Person's Gender: Male
Person's Age: 30
Welcome to Justanswer.I will do my best to answer your question.I am not a great typist,be patient and feel free to ask if anything is unclear.I live in Maryland in the US where the Maryland bridge was invented.Most dentists do not use this technique much anymore because it is usually just a matter of time before they fall out .Leakage occurrs between the wing bond and the tooth and these bridges cannot just be cemented back on..they need to go back to the lab and be reetched and then you are left with a missing tooth for days.There is no great mechanical retention with these bridges and although they were used for a while..they are pretty much obsolete.Your teeth are probably fine,the lab probably made the wing too long which makes me suspect that the quality of the lab may not be so good.These bridges are cheaper,but the life span is shorter.They also have a tendency to make the abutment teeth look gray or dark.You need to be careful with them because the shear forces on them is what causes them to dislodge.The gap where the cement was placed is going to be the weak point because no cement that is exposed in the mouth will be stable over time.If you have any further questions please ask.
Dear Dr. Katz,Thank you for your answer, was very clear.I just have still a doubt. The procedure of cutting the wing in the place, (already on the teeth) was safe? I mean, is possible to do it without damage the teeth that support the wing? As told you I did not felt pain during the cuting, but for me was strange cutting such a hard metal in the teeth. Thank you very much once again.
The cutting of metal while the bridge is in place could certainly create some heat that could damage the pulp of the tooth.Hopefully it was cut using lots of water to cool the tooth and the metal down in the process.My concern is that the metal wing is supposed to be customized to that tooth,and because there was an overextention,the edge of that metal is not covering the tooth portion that was prepped specifically to accept that metal,thereby leaving an open cement line which can deteriorate.If the heat generated were high enough..you would have probably felt some pain.

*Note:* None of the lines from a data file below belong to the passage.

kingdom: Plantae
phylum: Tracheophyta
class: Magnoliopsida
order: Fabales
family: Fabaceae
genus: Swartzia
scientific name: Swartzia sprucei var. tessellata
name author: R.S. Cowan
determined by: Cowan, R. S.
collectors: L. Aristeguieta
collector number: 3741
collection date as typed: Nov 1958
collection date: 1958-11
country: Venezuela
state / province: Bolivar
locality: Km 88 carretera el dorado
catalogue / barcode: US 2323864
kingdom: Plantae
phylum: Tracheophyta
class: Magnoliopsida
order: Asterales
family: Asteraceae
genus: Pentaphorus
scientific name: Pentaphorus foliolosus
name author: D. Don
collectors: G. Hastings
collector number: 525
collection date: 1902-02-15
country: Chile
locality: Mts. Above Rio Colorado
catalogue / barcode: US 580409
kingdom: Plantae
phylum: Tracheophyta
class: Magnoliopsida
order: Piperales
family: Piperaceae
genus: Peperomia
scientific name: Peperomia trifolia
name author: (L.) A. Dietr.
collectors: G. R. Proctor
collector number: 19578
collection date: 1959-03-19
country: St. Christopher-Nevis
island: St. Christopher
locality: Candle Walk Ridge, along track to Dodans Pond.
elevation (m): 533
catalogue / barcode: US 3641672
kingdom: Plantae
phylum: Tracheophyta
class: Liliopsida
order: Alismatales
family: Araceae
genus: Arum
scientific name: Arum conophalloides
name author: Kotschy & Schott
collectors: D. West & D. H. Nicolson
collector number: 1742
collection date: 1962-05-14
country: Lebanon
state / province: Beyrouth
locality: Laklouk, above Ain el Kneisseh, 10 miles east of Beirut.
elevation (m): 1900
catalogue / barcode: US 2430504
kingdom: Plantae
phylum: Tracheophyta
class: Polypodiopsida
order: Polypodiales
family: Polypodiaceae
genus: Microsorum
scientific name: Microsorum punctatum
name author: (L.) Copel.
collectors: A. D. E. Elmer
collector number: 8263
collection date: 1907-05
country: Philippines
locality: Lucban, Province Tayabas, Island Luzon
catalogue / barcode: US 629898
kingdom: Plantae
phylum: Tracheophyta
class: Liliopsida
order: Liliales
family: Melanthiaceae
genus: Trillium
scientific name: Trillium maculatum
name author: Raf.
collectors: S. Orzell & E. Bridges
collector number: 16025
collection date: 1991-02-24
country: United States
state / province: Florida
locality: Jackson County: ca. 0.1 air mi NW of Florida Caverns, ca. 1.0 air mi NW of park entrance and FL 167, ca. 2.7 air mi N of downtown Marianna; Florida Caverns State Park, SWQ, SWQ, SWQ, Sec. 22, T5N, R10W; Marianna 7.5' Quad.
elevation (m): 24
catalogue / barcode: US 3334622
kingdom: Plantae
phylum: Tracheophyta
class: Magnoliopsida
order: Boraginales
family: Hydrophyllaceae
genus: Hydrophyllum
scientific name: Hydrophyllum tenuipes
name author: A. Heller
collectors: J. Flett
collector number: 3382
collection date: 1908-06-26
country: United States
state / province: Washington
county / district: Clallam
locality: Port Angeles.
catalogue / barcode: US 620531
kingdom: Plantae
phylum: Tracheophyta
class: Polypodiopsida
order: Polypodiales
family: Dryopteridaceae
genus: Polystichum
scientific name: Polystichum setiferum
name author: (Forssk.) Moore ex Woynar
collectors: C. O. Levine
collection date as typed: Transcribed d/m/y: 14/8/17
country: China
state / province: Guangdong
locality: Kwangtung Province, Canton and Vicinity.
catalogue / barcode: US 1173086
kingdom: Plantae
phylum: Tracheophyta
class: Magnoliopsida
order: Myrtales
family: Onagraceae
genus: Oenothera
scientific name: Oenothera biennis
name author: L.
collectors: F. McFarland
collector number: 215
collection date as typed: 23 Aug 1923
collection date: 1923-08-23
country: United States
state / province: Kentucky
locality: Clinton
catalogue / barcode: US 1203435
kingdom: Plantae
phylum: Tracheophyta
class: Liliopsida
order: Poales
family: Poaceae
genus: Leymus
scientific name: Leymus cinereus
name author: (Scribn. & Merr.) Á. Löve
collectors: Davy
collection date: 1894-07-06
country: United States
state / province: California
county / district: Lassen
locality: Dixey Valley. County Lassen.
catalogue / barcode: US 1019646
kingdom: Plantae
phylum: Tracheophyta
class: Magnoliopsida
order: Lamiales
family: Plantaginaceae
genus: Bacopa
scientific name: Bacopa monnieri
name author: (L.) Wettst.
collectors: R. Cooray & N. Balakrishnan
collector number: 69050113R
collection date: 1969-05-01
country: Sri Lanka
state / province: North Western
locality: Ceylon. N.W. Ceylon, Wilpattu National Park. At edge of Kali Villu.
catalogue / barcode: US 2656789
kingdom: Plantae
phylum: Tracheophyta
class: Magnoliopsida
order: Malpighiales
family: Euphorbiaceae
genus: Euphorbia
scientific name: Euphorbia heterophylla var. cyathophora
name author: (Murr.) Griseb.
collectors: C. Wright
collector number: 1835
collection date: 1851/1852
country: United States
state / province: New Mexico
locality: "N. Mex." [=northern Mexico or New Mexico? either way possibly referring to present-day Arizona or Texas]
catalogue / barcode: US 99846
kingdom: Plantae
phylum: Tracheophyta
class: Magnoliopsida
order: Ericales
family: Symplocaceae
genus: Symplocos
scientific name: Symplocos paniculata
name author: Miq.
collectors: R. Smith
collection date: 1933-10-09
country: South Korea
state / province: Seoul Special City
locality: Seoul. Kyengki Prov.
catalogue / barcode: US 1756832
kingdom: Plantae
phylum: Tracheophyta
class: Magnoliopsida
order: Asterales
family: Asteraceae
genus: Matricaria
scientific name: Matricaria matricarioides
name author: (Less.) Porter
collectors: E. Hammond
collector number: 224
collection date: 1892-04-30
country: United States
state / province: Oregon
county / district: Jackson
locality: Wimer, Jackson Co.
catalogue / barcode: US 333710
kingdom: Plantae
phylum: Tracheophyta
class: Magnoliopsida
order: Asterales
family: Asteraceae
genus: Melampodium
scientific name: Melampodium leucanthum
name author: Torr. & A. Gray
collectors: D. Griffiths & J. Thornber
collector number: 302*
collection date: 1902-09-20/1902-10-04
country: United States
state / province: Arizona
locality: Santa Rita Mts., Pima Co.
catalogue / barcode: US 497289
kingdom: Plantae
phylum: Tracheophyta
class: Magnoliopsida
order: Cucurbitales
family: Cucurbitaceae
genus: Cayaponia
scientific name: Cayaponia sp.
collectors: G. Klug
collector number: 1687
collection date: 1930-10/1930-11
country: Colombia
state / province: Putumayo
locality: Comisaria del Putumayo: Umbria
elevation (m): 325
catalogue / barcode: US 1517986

Dentist and Anesthesiologist for 33 years
Thank very much once again. I just need to check also the metal composition of wings, I do not know of what are made.If im not abusing, I should just make you a last question. The wing as we know, was cuted, so now the metal surface, is less polished and more exposed. Do you think that it can be more toxic because of that? Maybe allowing more corrosion of the alloy? should I have a special care about that? Im really concerned about all this.thank you very much once again.
The integrity of the alloy should not be compromised..it is solid and designed not to corrode..it's the margin between the tooth and the metal where the cement is exposed that is the weak point.No cement should be exposed in your mouth.
Dr. Katz,Thank you very much for your help. I think that I can conclude that I had bad luck. Now I will need to manage this the best way, specially about what you stress, the cement in the back of the teeth. I will try to keep the integrity of this "supporting" teeth that so far is very healthy and clean.Kind regards XXX XXXXXX once again.
Good luck,just be careful putting alot of pressure on the artificial tooth..it is only cement holding it on.